[About this task] Each line containing the string "Profil" should be copied out of the entries.

[Supplied data]
○ ○ ○ ○

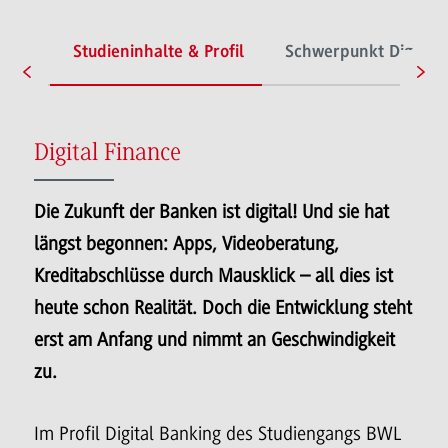
lles
Studieninhalte & Profil
Schwerpunkt Digital 
Digital Finance
Die Zukunft der Banken ist digital! Und sie hat
längst begonnen: Apps, Videoberatung,
Kreditabschlüsse durch Mausklick – all dies ist
heute schon Realität. Doch die Entwicklung steht
erst am Anfang und nimmt an Geschwindigkeit
zu.
Im Profil Digital Banking des Studiengangs BWL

○ ○ ○ ○

[Answer for this exercise]
Studieninhalte & Profil
Im Profil Digital Banking des Studiengangs BWL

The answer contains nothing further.